Il sogno è finito: dopo undici anni di paradiso il Sassuolo torna all'inferno
Dopo undici anni di gloria, tutti conclusi con l'immancabile lieto fine, la favola del Sassuolo si è interrotta. Di colpo, quasi senza avvisare, quando nessuno se lo sarebbe mai aspettato.
Tutto ciò a novanta minuti dal termine della stagione regolare, visto che i 29 punti ottenuti fin qui sono ormai insufficienti per sperare nel quartultimo posto dopo il k.o. interno col Cagliari di oggi e i risultati dei match delle 15: Udinese-Empoli 1-1 e Monza-Frosinone 0-1.
Lo scorso 9 ottobre, Pep Guardiola riempì d'orgoglio il petto dei tifosi neroverdi: "Lo scudetto? Spero che lo vinca il Sassuolo". Due settimane prima, la squadra guidata da Alessio Dionisi era riuscita a espugnare lo stadio dell'Inter nella prima sconfitta incassata in Serie A da quelli che sarebbero poi diventati gli incontrastati campioni d'Italia.

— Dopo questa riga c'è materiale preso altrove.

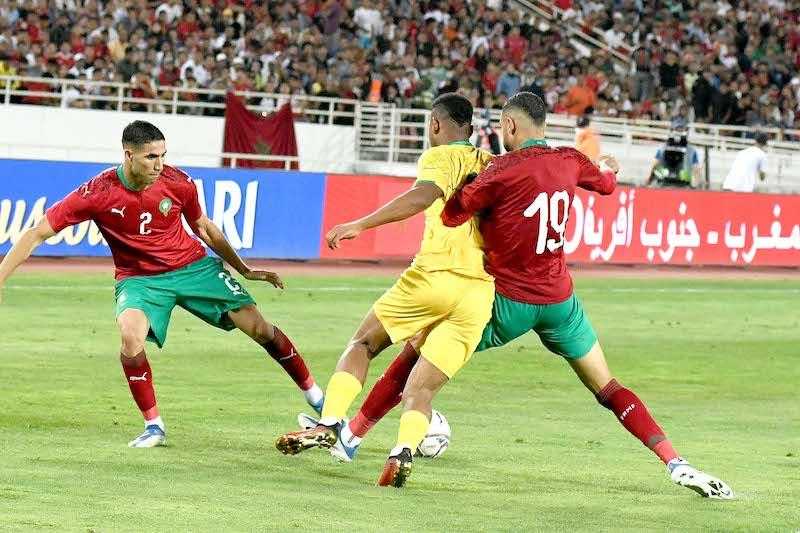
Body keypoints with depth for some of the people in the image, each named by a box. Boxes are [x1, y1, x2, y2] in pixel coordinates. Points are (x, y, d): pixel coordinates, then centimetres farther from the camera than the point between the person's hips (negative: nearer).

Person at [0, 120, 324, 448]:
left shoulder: (177, 183, -12)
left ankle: (313, 395, 16)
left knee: (258, 327, -6)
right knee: (130, 334, -33)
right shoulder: (98, 193, -20)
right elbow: (38, 234, -16)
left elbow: (205, 229, 8)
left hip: (194, 266, 2)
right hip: (139, 278, -2)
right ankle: (153, 427, -16)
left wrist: (245, 270, 12)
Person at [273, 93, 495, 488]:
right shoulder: (492, 164, 20)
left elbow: (426, 193, -19)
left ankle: (328, 424, 1)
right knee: (421, 389, 5)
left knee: (362, 344, 17)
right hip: (480, 295, 5)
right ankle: (403, 451, -24)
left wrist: (359, 225, -21)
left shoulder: (440, 157, 1)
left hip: (435, 276, -5)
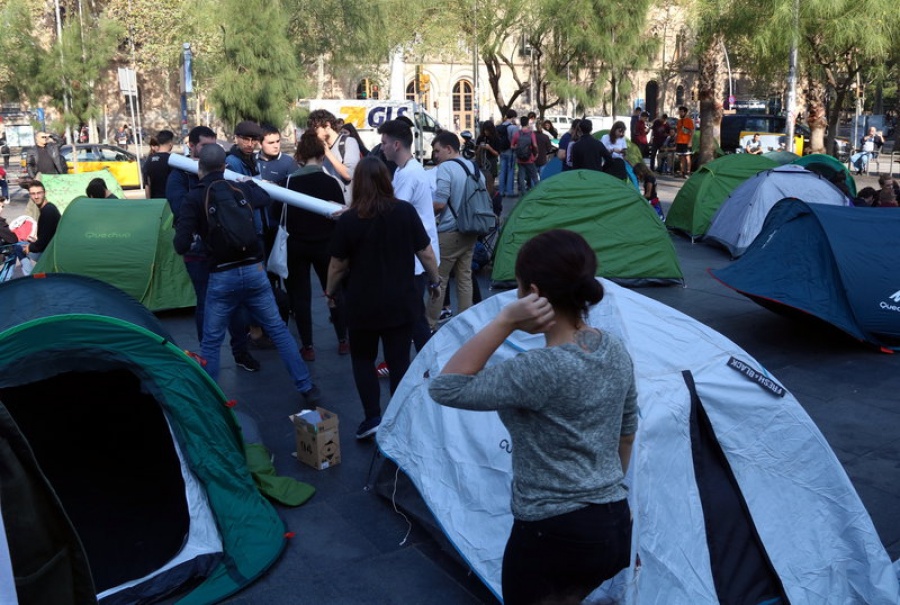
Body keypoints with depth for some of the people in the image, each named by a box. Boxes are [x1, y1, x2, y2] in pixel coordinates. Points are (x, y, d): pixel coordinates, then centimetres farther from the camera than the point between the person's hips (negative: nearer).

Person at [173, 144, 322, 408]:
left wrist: (186, 237, 12)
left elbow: (181, 245, -11)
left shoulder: (194, 198, -7)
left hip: (222, 276, -3)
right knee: (278, 329, 11)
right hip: (254, 270, 3)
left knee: (211, 342, 11)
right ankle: (307, 389, 13)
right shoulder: (240, 188, 4)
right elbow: (266, 198, 27)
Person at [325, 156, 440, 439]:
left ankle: (373, 417, 10)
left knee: (362, 358, 18)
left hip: (363, 303, -1)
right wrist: (435, 281, 14)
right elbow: (425, 253, -3)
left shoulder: (348, 219, -11)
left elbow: (338, 265, -3)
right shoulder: (406, 211, -8)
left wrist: (330, 292, 15)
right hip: (401, 301, 1)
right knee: (399, 361, 11)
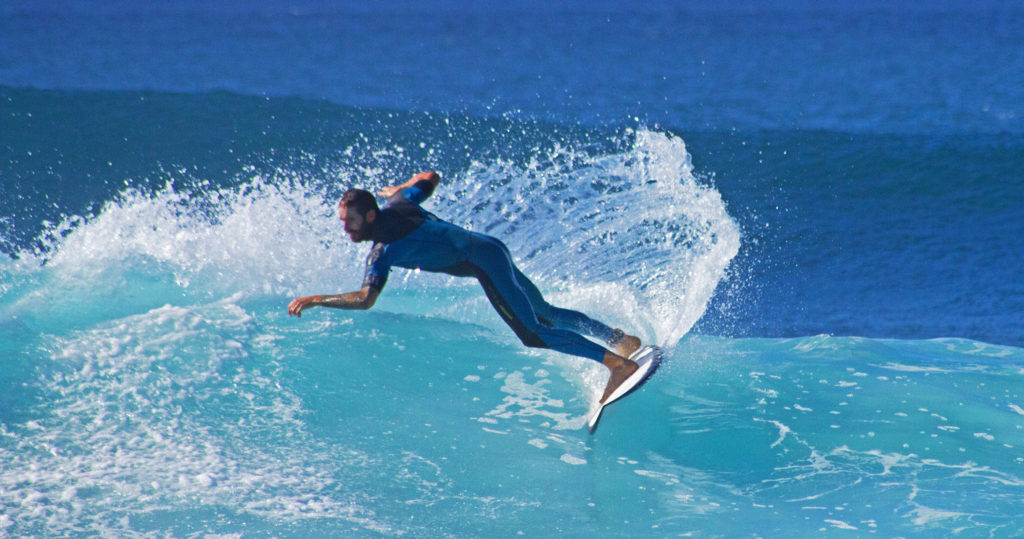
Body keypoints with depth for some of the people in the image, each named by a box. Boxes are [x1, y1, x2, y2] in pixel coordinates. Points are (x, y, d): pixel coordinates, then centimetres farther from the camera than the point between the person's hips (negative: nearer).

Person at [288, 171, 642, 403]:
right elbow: (430, 177, 21)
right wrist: (399, 189, 36)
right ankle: (621, 339, 31)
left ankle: (617, 362, -16)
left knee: (534, 334, -12)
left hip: (484, 262, -9)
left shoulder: (384, 250, -19)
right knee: (545, 313, 22)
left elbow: (365, 299, -25)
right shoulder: (398, 205, 5)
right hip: (490, 251, 9)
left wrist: (315, 300, -18)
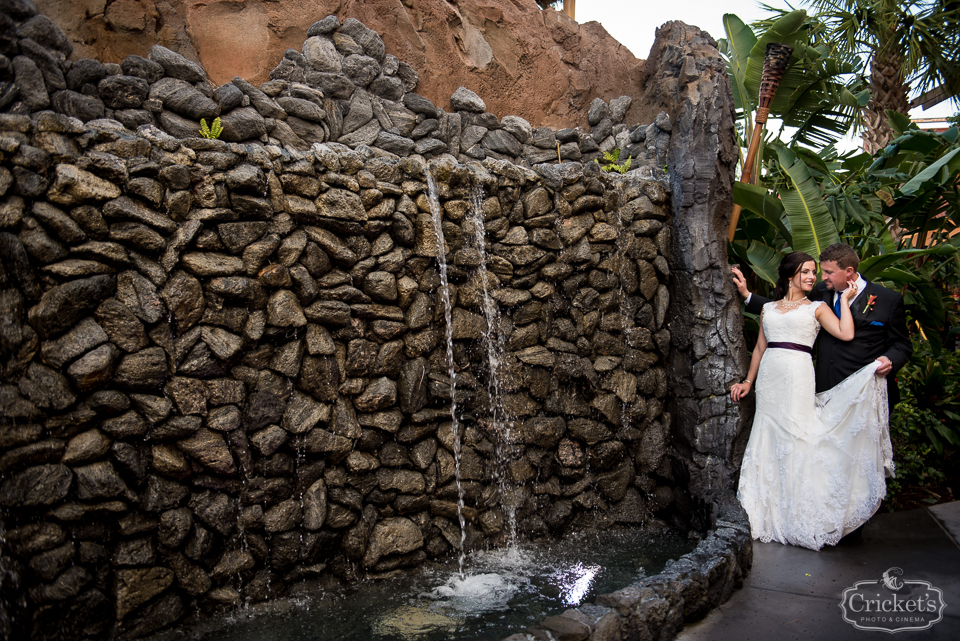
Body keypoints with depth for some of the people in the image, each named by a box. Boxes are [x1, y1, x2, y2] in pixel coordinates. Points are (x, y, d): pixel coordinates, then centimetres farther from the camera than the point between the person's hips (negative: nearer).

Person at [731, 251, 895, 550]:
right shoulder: (768, 308, 17)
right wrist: (748, 382, 17)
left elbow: (846, 334, -7)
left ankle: (799, 519, 7)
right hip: (768, 378, 3)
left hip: (798, 378, -3)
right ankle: (769, 515, 17)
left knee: (796, 440, -4)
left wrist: (845, 298, 2)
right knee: (769, 440, 5)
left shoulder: (817, 307, 9)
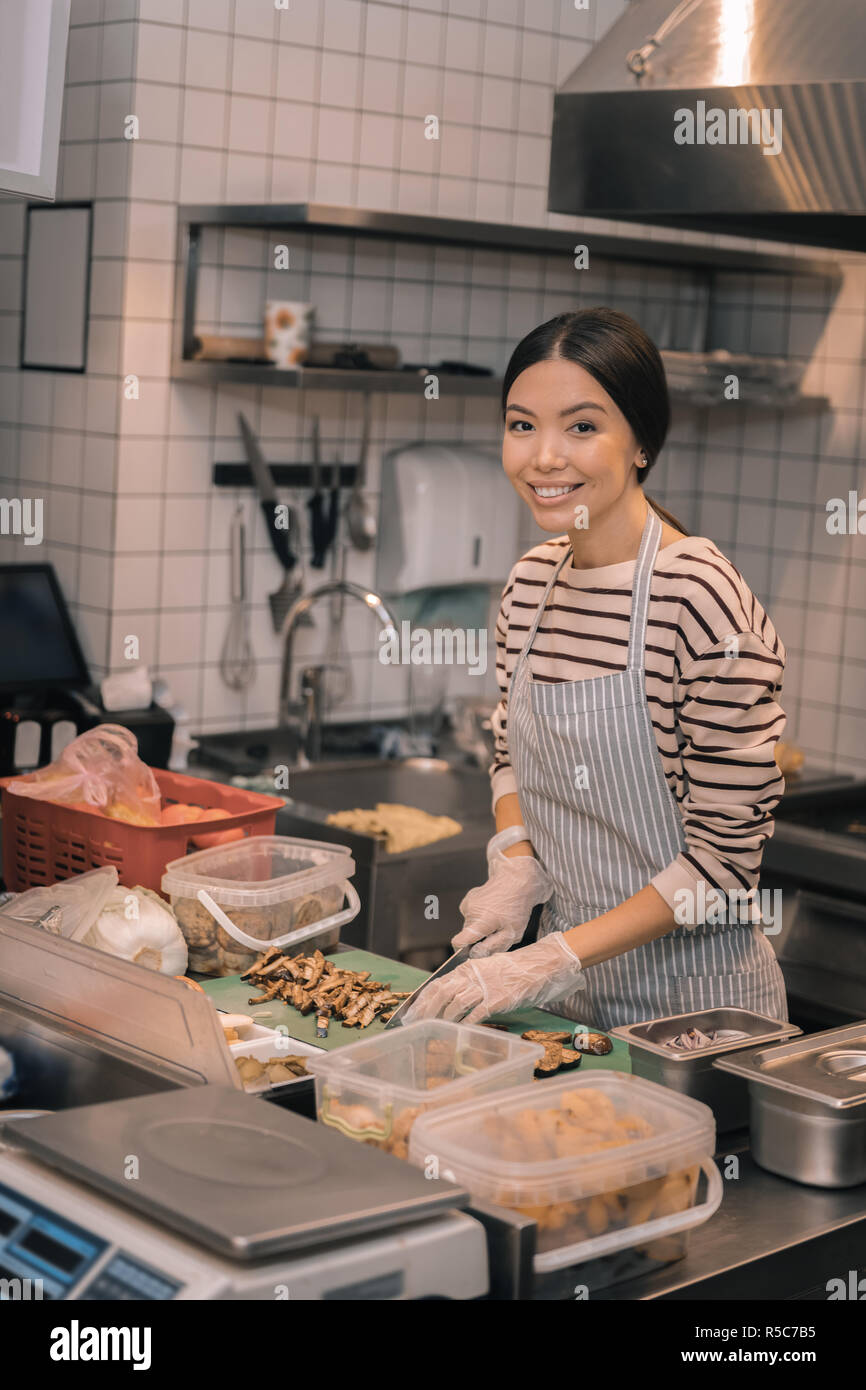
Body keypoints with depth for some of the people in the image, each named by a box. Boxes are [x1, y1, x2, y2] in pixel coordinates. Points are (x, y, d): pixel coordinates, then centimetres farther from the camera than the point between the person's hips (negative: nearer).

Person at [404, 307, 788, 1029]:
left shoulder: (703, 600, -21)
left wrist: (556, 958, -21)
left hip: (695, 996, -6)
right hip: (567, 980, 7)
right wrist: (516, 867, -5)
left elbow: (727, 851, -19)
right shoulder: (531, 580, 0)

Prima e unica. Almeno fino a pochi giorni fa. Il secondo passo falso dell'Inter è arrivato, infatti, lo scorso 4 maggio e a mettere di nuovo lo sgambetto agli Invincibili di Simone Inzaghi è stato, ironia della sorte, di nuovo il Sassuolo.
Ebbene, non è normale che le uniche due sconfitte in campionato della prima della classe siano arrivate contro una squadra retrocessa, così come non è normale che quasi il 30% delle vittorie (2 su 7) di una squadra retrocessa siano arrivate contro la dominatrice assoluta del torneo.
Una piccola che gioca come una grande
Molto spesso, quando una grande in crisi si ritrova a dover lottare per la propria sopravvivenza, si dice che "corre il rischio di non sapere come si gioca per la salvezza". Il Sassuolo che grande non lo è - e che, per dirla tutta, non aspira nemmeno a esserlo perché è contento della propria dimensione (piccola e bella) - non è, però, mai voluto scendere a compromessi sul piano del gioco.
Dai tempi di Eusebio Di Francesco, prima, e Roberto De Zerbi, poi, la società della famiglia Squinzi ha sempre scommesso su un calcio vistoso e spettacolare in quella che, col passare degli anni, è diventata una caratteristica alla quale il club non vuole proprio rinunciare. Un marchio di fabbrica.
E, del resto, senza quell'atteggiamento sfrontato e l'ambizione di non speculare mai e costruire sempre, né Guardiola né gli altri grandi protagonisti del calcio europeo non si sarebbero nemmeno accorti dell'esistenza del Sassuolo: «De Zerbi è uno degli allenatori più influenti degli ultimi 20 anni. Nessun'altra squadra gioca come la sua, è unica. È come un ristorante con stelle Michelin».
E sebbene questa frase di Pep sia stata pronunciata quando il tecnico bresciano era già alla guida del Brighton, il miglior allenatore al mondo - uno che ha influenzato più di ogni altro il calcio negli ultimi quattro lustri - ci ha tenuto a far capire che i meriti di De Zerbi vanno ben oltre i Seagulls e risalgono a ben prima del suo arrivo in Premier League.
Il crollo
Lo spettacolo di magia, però, è finito. I riflettori si sono spenti e non illuminano più il Mapei Stadium. Sotto questo aspetto, l'infortunio di Domenico Berardi rappresenta la metafora perfetta della stagione neroverde. Senza i suoi gol, infatti, non c'è stato nulla che i suoi compagni di squadra abbiano potuto fare per evitare la fine del sogno.
A questo punto, toccherà alla famiglia Squinzi dimostrare che in realtà non è la fine, ma che si tratta solo di una piccola e spiacevole parentesi nella storia di un club convinto di poter diventare, anzi di essere già una bella e solida realtà di uno dei campionati più importanti al mondo. Arrivederci Sassuolo.